Live and let live 

What happens when motherhood reopens wounds you thought were healed? Does this happen to everyone—or is it just me? Has anyone else had doubts at 2 a.m, breastfeeding their baby, when everything is silent except for the restful snoring of your partner, dead asleep right next to you?

Losing Myself in the Early Days of Motherhood

When I became a mother, I didn’t realize how much of myself I’d lose, parts I would meet again and others I’d have to create in order to survive. The wounds I thought were healed, turned scars, are opened back up and became exposed, leaving me naked and vulnerable. I carried the invisible weight of generational trauma, and I wasn’t prepared for the nights and days of loneliness.

It showed up in sleepless nights, in sudden tears, in parenting choices that didn’t always feel like mine. I lost myself in floods of my baby’s cries and waves of my own anger and resentment. Let’s not even dive into the postpartum hormones no one can control. It was a lot, too much, suffocating.

The Strain on Marriage and Partnership

Healing didn’t start with affirmations or Instagram reels. It began with the downfall of my marriage. Alone, exhausted, in pain, and sleep-deprived, Harold and I fought constantly. I wasn’t able to regulate myself, and he wasn’t able to hold space for that. He couldn’t regulate himself so we were both just sinking ships. We couldn’t see eye to eye. The more I screamed for help and support, the more he distanced himself and threw himself into work.

I’ve always taken pride in my ability to protect myself, to avoid vulnerability that could strip me of being in control. Control was my coping mechanism. Being vulnerable in marriage means giving someone the power to fumble you, to hurt you. Motherhood makes you vulnerable, you have no choice. Having the right partner, the right village, the right support dictates what kind of path you’ll be on as you enter motherhood.

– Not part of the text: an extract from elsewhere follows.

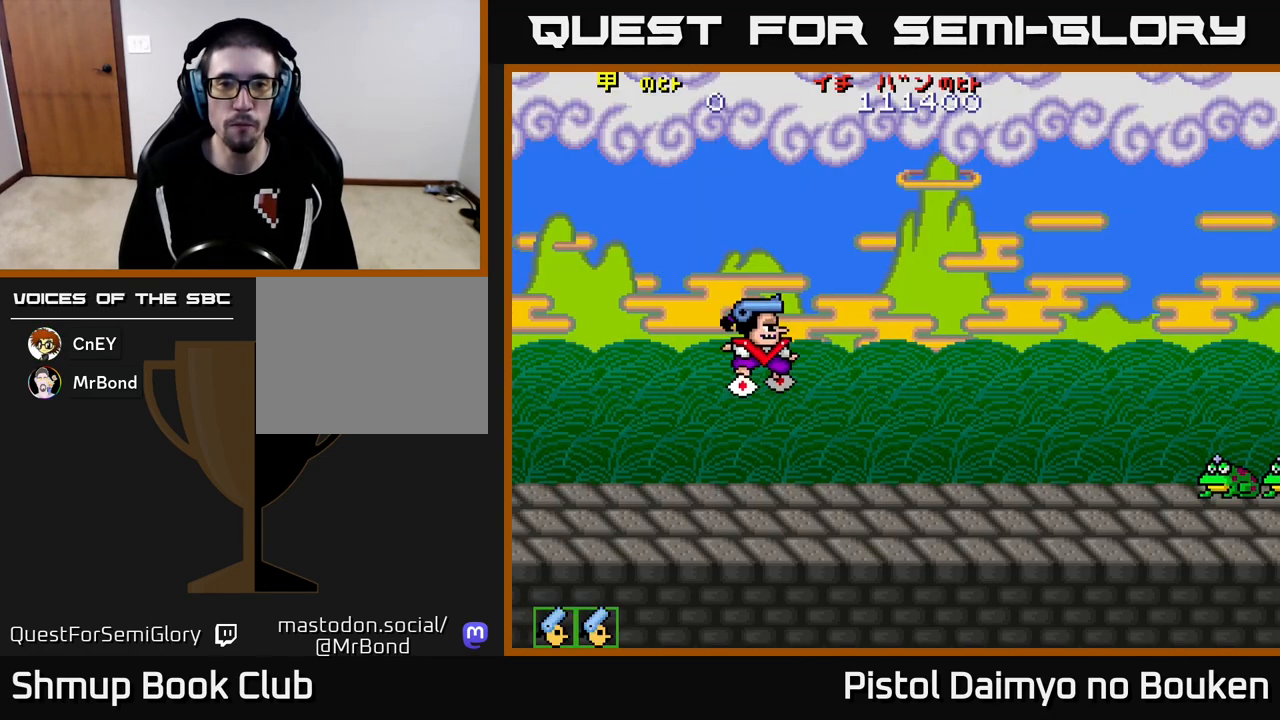
{"buttons": ["A"], "left_stick": "center", "events": []}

They say nothing is harder on a marriage than having kids. They were right. But how can you test your partner per say without having kids? You can’t. People (mothers and fathers alike) either step up when called up to bat, or strike out.

Vulnerability in Motherhood and Marriage

I believe emotional maturity includes not running away from someone who’s struggling with overwhelming waves of emotion on an hourly and daily basis. It means holding space for your partner while keeping your own emotions separate. That experience was so cold, lonely, and unforgiving. It marked the beginning of a new kind of motherhood. One rooted in scars I chose to learn from, not wounds I continued to bleed through.

It takes courage and deep acceptance to admit I underestimated motherhood and how it would flip my world into the Upside Down. I had no 11 to help me out of it.

Growing Up as a First-Generation Daughter

As the daughter of Vietnamese immigrants, I carry a cultural duality that shapes how I parent and how I interpret motherhood. My parents sacrificed stability for me, yet their parenting instincts were rooted in survival, not softness. Love looked like silence and protection, even if it didn’t always feel like nurture. It was what they knew, what had been passed down to them from decades of oppression and war.

Now, in a country still debating who belongs, whose stories matter and who should be silenced, I’m raising a son with the freedom my parents dreamed of. I want to raise him in a home where empathy is a strong suit, something my parents rarely had space to express.

Here’s your reminder: your story matters. No matter your background, skin color, or religion. Your voice matters no matter how quite and shaky it is when you speak your truth. I am here to listen.

Choosing to Parent From the Scar, Not the Wound

This blog is a space for others like me to be seen:

  • Parents navigating the journey of breaking generational traumas and blueprints
  • Women reclaiming their bodies and souls through physical therapy and movement
  • Families forging emotional connection through traditions and rituals
  • First-generation voices grappling with identity, advocacy, and generational shifts
  • And anyone who has felt unseen by their partner or by systems meant to support them

Here, we’ll talk about the realities of parenting while healing. We’ll share intergenerational and cultural wisdom, explore health care obstacles, and honor joy through creativity.

Parenting from the scar means choosing yourself, choosing growth over guilt. It means letting love guide, even it’s down an unknown path.

It’s not easy, but it’s possible. What scars are you parenting from today?

Welcome to Rooted in the Matriarchy. You belong here.